▸ Items from a dataset

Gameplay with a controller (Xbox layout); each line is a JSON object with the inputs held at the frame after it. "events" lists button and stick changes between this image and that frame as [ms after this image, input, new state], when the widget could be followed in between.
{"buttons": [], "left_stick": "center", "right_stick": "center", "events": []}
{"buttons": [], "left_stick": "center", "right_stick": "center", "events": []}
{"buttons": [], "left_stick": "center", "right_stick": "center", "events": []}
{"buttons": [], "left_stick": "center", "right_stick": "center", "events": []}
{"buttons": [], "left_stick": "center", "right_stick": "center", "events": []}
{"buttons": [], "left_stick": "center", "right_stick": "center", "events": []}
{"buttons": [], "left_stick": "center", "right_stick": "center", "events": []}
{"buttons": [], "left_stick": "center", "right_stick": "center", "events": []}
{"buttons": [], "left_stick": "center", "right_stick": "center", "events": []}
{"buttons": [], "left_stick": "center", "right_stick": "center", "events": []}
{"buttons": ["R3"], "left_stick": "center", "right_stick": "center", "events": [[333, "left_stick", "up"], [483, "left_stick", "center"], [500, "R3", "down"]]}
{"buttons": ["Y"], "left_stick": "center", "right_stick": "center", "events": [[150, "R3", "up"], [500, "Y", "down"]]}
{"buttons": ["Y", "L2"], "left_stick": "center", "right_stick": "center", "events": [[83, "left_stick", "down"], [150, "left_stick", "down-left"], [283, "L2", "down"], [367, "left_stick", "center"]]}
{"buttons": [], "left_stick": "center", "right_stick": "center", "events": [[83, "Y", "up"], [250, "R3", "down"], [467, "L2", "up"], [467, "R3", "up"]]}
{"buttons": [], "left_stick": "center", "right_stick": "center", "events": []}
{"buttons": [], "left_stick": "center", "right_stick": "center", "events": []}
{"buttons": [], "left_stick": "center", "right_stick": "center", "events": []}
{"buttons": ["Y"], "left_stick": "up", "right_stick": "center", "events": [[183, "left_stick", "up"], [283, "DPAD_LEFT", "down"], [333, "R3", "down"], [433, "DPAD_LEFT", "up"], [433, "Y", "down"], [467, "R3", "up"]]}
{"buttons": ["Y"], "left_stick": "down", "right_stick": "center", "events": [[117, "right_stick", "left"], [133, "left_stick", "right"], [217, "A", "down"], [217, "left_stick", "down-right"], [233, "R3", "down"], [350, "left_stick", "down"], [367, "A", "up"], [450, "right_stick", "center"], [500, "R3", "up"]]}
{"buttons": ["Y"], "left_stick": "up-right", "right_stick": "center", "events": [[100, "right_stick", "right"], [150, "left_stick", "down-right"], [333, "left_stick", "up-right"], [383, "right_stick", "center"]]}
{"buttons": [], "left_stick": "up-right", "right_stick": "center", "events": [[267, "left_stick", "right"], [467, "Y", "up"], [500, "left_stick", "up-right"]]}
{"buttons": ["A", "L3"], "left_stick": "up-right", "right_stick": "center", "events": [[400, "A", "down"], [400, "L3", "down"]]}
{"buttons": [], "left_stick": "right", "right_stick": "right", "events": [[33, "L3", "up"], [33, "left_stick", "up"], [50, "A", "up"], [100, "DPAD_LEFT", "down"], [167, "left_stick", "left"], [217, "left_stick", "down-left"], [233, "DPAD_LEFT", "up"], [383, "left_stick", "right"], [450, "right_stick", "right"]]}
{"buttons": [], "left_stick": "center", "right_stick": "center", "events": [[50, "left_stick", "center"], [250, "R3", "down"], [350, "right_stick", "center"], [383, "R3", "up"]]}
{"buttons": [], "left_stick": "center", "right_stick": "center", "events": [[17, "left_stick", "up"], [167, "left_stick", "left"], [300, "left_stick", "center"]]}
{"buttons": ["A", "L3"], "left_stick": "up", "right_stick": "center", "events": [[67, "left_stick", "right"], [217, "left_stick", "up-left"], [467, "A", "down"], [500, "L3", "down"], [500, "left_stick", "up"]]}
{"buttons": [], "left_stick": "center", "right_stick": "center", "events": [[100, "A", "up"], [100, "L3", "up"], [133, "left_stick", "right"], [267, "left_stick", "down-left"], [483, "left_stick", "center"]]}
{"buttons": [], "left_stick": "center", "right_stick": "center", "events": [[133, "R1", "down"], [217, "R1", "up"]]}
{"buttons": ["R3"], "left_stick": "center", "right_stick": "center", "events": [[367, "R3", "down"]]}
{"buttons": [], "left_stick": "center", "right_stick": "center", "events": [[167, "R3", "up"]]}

▸ Directions
The lines above are to be retyped exactly, with none omitted.

▸ Written response
Gameplay with a controller (Xbox layout); each line is a JSON object with the inputs held at the frame after it. "events" lists button and stick changes between this image and that frame as [ms after this image, input, new state], when the widget could be followed in between.
{"buttons": [], "left_stick": "center", "right_stick": "center", "events": []}
{"buttons": [], "left_stick": "center", "right_stick": "center", "events": []}
{"buttons": [], "left_stick": "center", "right_stick": "center", "events": []}
{"buttons": [], "left_stick": "center", "right_stick": "center", "events": []}
{"buttons": [], "left_stick": "center", "right_stick": "center", "events": []}
{"buttons": [], "left_stick": "center", "right_stick": "center", "events": []}
{"buttons": [], "left_stick": "center", "right_stick": "center", "events": []}
{"buttons": [], "left_stick": "center", "right_stick": "center", "events": []}
{"buttons": [], "left_stick": "center", "right_stick": "center", "events": []}
{"buttons": [], "left_stick": "center", "right_stick": "center", "events": []}
{"buttons": ["R3"], "left_stick": "center", "right_stick": "center", "events": [[333, "left_stick", "up"], [483, "left_stick", "center"], [500, "R3", "down"]]}
{"buttons": ["Y"], "left_stick": "center", "right_stick": "center", "events": [[150, "R3", "up"], [500, "Y", "down"]]}
{"buttons": ["Y", "L2"], "left_stick": "center", "right_stick": "center", "events": [[83, "left_stick", "down"], [150, "left_stick", "down-left"], [283, "L2", "down"], [367, "left_stick", "center"]]}
{"buttons": [], "left_stick": "center", "right_stick": "center", "events": [[83, "Y", "up"], [250, "R3", "down"], [467, "L2", "up"], [467, "R3", "up"]]}
{"buttons": [], "left_stick": "center", "right_stick": "center", "events": []}
{"buttons": [], "left_stick": "center", "right_stick": "center", "events": []}
{"buttons": [], "left_stick": "center", "right_stick": "center", "events": []}
{"buttons": ["Y"], "left_stick": "up", "right_stick": "center", "events": [[183, "left_stick", "up"], [283, "DPAD_LEFT", "down"], [333, "R3", "down"], [433, "DPAD_LEFT", "up"], [433, "Y", "down"], [467, "R3", "up"]]}
{"buttons": ["Y"], "left_stick": "down", "right_stick": "center", "events": [[117, "right_stick", "left"], [133, "left_stick", "right"], [217, "A", "down"], [217, "left_stick", "down-right"], [233, "R3", "down"], [350, "left_stick", "down"], [367, "A", "up"], [450, "right_stick", "center"], [500, "R3", "up"]]}
{"buttons": ["Y"], "left_stick": "up-right", "right_stick": "center", "events": [[100, "right_stick", "right"], [150, "left_stick", "down-right"], [333, "left_stick", "up-right"], [383, "right_stick", "center"]]}
{"buttons": [], "left_stick": "up-right", "right_stick": "center", "events": [[267, "left_stick", "right"], [467, "Y", "up"], [500, "left_stick", "up-right"]]}
{"buttons": ["A", "L3"], "left_stick": "up-right", "right_stick": "center", "events": [[400, "A", "down"], [400, "L3", "down"]]}
{"buttons": [], "left_stick": "right", "right_stick": "right", "events": [[33, "L3", "up"], [33, "left_stick", "up"], [50, "A", "up"], [100, "DPAD_LEFT", "down"], [167, "left_stick", "left"], [217, "left_stick", "down-left"], [233, "DPAD_LEFT", "up"], [383, "left_stick", "right"], [450, "right_stick", "right"]]}
{"buttons": [], "left_stick": "center", "right_stick": "center", "events": [[50, "left_stick", "center"], [250, "R3", "down"], [350, "right_stick", "center"], [383, "R3", "up"]]}
{"buttons": [], "left_stick": "center", "right_stick": "center", "events": [[17, "left_stick", "up"], [167, "left_stick", "left"], [300, "left_stick", "center"]]}
{"buttons": ["A", "L3"], "left_stick": "up", "right_stick": "center", "events": [[67, "left_stick", "right"], [217, "left_stick", "up-left"], [467, "A", "down"], [500, "L3", "down"], [500, "left_stick", "up"]]}
{"buttons": [], "left_stick": "center", "right_stick": "center", "events": [[100, "A", "up"], [100, "L3", "up"], [133, "left_stick", "right"], [267, "left_stick", "down-left"], [483, "left_stick", "center"]]}
{"buttons": [], "left_stick": "center", "right_stick": "center", "events": [[133, "R1", "down"], [217, "R1", "up"]]}
{"buttons": ["R3"], "left_stick": "center", "right_stick": "center", "events": [[367, "R3", "down"]]}
{"buttons": [], "left_stick": "center", "right_stick": "center", "events": [[167, "R3", "up"]]}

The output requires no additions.